**Teks yang Diberikan:**
----------
Senin, 24 Februari 2014

Menatap Mata Kosong Jeihan





Perempuan itu duduk dalam posisi yang labil, menekuk lutut kirinya, tangannya mengambang di antara latar kuning semu. Goresan-goresan yang menyusunnya memberi kesan ekspresif dengan efek kedalaman yang ditopang garis luar dari warna-warna gelap. Lukisan itu adalah karya Jeihan sukmantoro, seorang pelukis kelahiran boyolali yang kini menetap dan berkarya di Bandung.

Sebagian besar lukisannya memang didominasi oleh figur-figur perempuan yang ditemuinya dalam keseharian. Entah sudah berapa nama yang ia naikkan ke atas kanvas, namun demikian figur-figur tersebut dilukis dengan satu kesamaan; bermata kosong. Entah sebagai ciri khas semata, atau menjadi upaya untuk menciptakan enigma dari setiap figur yang dilukisnya.
----------
**Bahan yang Diberikan:**
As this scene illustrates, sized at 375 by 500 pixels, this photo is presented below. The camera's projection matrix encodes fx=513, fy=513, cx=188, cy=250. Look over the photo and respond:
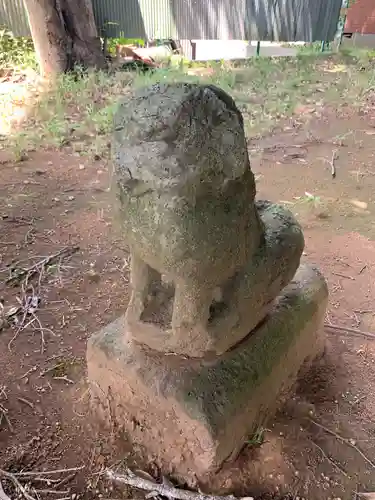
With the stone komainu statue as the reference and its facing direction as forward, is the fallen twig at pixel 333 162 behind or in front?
----------
**Yang Harus Dikerjakan:**
a - Ringkas paragraf yang diawali "Sebagian besar lukisannya" dari tulisan tentang lukisan Jeihan menjadi dua kalimat tanpa menghilangkan pokok isinya.
b - Sebutkan semua keterangan tentang pose dan posisi perempuan dalam lukisan yang digambarkan di paragraf pertama tulisan tentang lukisan Jeihan.
c - Teruskan tulisan tentang lukisan Jeihan, mulai dari sesudah kalimat terakhirnya.

**Jawaban Tiap Tugas:**
a - Lukisan Jeihan kebanyakan menampilkan perempuan yang ia temui sehari-hari, dan semuanya dilukis dengan mata kosong. Tidak jelas apakah itu sekadar ciri khasnya atau cara untuk membuat setiap figur terasa penuh teka-teki.

b -
- Duduk dalam posisi yang labil
- Menekuk lutut kirinya
- Tangannya mengambang di antara latar kuning semu

c -
Bagi Jeihan, setiap figur yang dilukisnya memiliki kepribadian sekaligus aura dan misterinya masing-masing. oleh karena itu, sebelum melukis Jeihan akan terlebih dahulu menjalin relasi yang intim dengan model yang akan dilukis. Tujuannya tak lain untuk menggali kepribadian, aura dan misteri yang dimiliki oleh sang model sehingga dapat dihadirkan olehnya di atas kanvas.
Selama 50 tahun lebih berkarya, Jeihan boleh dibilang cukup betah untuk terus menerus melukis figur perempuan. Sangat jarang seorang perupa yang memiliki nafas panjang untuk berkutat dengan ihwal yang bisa dibilang “begitu-begitu saja”. Perupa lain mungkin akan memilih untuk membuat periodisasi dalam proses berkaryanya. Misalnya saja rekan seangkatan Jeihan di bandung, Srihadi sudarsono yang mulanya menekuni abstrak kubisme pada kisaran tahun 70-an beralih melukis figur-figur penari secara ekpresif, lalu beralih lagi melukis suasana meditatif dari candi borobudur.
Sah saja jika seorang perupa ingin membuat periodisasinya sendiri, namun konsistensi Jeihan juga tak sepantasnya disebut sebagai sebuah stagnansi atau kemonotonan. Bukan juga sebuah kemandegan dalam menemukan objek-objek baru sebagai medium ekspresi keseniannya.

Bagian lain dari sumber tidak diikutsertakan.